RIO - Com o objetivo de ficar entre os dez primeiros colocados nos Jogos Olímpicos do Rio em 2016, a delegação brasileira pretende levar para Londres-2012 jovens atletas para começarem a se aclimatar com as grandes competições e não sentirem a pressão de competir em casa. Durante o Fórum Rio Cidade Sede, organizado pelos jornais O Globo e Extra na Bolsa de Valores do Rio, o superintendente executivo de esportes do Comitê Olímpico Brasileiro (COB), Marcus Vinicius Freire, disse que essa é uma das ações traçadas pelo país para colocar o Brasil entre as potências olímpicas daqui a cinco anos.
Freire disse que o projeto que ele chamou de geração-2016 servirá para quebrar o gelo dos jovens atletas para que eles já comecem a conviver com grandes atletas e entender o clima olímpico.
- Na primeira vez que eu fui a uma grande competição, no primeiro dia só fiquei pedindo autógrafo dos russos e dos poloneses - lembra o ex-atleta de vôlei. - Nossa ideia é que a geração de 2016 vá se preparar indo até Londres para entender esse mundo e quebrar esse gelo. Lembro que a Daiane (dos Santos, ginasta) ficava desesperada porque na Vila Olímpica tinha um McDonald's com tudo gratuito e ela não podia comer nada. Se a gente não conseguir educar antes os jovens, teremos dificuldades.

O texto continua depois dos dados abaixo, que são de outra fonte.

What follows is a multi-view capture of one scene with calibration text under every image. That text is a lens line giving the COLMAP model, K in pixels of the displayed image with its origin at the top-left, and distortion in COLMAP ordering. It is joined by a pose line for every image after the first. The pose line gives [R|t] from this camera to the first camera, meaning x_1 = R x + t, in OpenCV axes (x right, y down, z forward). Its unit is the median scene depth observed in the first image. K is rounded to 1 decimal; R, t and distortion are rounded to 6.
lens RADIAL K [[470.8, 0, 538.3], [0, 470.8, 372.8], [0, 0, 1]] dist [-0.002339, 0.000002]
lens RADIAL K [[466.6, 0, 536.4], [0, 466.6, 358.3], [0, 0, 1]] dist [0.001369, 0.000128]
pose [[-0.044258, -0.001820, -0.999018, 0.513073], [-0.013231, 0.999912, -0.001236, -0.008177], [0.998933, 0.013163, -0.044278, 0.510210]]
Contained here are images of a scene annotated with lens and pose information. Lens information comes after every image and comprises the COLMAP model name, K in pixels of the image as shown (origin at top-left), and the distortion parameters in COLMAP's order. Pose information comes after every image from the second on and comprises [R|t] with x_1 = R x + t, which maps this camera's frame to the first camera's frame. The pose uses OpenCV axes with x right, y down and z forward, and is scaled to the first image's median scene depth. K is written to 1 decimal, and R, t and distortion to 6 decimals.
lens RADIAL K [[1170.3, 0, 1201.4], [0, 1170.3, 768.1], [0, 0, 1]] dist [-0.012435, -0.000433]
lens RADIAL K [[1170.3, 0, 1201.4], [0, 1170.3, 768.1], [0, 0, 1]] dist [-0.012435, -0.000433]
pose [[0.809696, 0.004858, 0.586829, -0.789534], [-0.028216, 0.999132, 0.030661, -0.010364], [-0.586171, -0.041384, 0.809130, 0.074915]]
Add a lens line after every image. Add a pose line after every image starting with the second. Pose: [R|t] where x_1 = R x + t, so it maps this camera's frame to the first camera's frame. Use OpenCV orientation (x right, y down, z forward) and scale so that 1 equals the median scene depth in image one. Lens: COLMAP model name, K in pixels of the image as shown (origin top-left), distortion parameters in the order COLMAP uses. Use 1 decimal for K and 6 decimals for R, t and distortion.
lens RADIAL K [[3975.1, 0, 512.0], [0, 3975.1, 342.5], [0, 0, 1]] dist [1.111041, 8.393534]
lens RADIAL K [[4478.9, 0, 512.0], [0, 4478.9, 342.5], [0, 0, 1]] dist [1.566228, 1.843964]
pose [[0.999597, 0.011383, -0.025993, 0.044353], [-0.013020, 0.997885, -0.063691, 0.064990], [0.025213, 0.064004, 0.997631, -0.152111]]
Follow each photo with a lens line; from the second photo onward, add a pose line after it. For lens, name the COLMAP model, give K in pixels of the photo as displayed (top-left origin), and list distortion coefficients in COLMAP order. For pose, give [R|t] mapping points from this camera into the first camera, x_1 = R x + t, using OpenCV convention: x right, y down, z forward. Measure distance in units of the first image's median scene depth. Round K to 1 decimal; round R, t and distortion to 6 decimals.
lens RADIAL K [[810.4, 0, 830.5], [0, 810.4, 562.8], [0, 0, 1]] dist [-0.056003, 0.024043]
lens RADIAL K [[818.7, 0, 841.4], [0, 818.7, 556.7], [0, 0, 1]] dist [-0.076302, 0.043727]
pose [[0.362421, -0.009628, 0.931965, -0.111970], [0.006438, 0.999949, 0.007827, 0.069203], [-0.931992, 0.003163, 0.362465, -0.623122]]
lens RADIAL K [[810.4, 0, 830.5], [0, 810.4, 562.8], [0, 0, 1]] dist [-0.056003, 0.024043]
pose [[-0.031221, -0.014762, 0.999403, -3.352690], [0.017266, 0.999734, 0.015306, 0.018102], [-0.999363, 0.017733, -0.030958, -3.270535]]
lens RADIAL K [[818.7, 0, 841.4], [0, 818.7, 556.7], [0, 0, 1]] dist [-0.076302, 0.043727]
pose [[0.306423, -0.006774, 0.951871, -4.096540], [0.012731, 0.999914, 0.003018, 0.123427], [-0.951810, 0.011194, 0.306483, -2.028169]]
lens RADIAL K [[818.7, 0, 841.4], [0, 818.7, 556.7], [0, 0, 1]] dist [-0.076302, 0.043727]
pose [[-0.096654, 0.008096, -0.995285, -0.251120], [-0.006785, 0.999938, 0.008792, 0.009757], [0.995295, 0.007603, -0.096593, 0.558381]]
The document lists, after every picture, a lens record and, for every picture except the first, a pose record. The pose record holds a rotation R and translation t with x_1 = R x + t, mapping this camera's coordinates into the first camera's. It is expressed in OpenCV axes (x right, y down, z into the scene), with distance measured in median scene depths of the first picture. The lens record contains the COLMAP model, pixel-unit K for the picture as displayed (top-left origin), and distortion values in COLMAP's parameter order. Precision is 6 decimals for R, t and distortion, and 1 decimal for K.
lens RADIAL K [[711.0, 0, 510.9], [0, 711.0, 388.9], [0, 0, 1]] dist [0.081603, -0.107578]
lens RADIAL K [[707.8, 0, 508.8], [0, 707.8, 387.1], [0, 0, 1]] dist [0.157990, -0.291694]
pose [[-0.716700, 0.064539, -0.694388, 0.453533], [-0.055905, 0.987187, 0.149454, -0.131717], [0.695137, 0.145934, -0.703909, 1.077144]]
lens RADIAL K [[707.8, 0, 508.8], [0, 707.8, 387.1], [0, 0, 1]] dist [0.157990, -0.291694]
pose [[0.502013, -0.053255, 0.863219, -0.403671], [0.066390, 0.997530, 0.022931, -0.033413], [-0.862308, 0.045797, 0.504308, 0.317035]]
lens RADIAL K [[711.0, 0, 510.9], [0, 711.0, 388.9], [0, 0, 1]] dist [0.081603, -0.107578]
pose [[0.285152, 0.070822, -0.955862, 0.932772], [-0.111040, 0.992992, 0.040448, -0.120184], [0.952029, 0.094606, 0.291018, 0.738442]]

Freire disse ainda que a delegação brasileira terá pela primeira vez na história um centro de treinamento em Londres para os seus atletas. Ficará em Crystal Palace e lá o Brasil terá piscina de 50m, pista de atletismo, quadras de vôlei e de vôlei de praia e toda uma estrutura para que seus atletas possam se preparar melhor para as competições.
O superintendente do COB explicou ainda que para atingir a meta de ficar entre os dez primeiros em 2016, o Brasil precisa conquistar pelo menos mais 15 medalhas em relação ao que ganhou em Pequim e faturar medalhas em mais modalidades do que as dez em que o país normalmente consegue.
Para isso, ele conta, o COB está investindo em modalidades em que há a disputa de muitas medalhas, como o atletismo (141), a natação (96) e as lutas (72). A meta do comitê, é conquistar mais três, quatro ou cinco medalhas no atletismo, além de manter o bom desempenho em esportes como judô, que ganhou três medalhas em 2008, vôlei e vôlei de praia.
- Os países que estão na nossa frente ganham medalhas em pelo menos 13 modalidades. E todos tem um carro chefe como a natação na Austrália, as lutas na Ucrânia e a esgrima na Itália. Precisamos de 12 a 15 medalhas a mais para atingir essa meta.
Para o país conseguir chegar no número de pelo menos 30 medalhas, Freire contou ainda que o COB está investindo em jovens atletas e nas confederações que disputam muitas medalhas.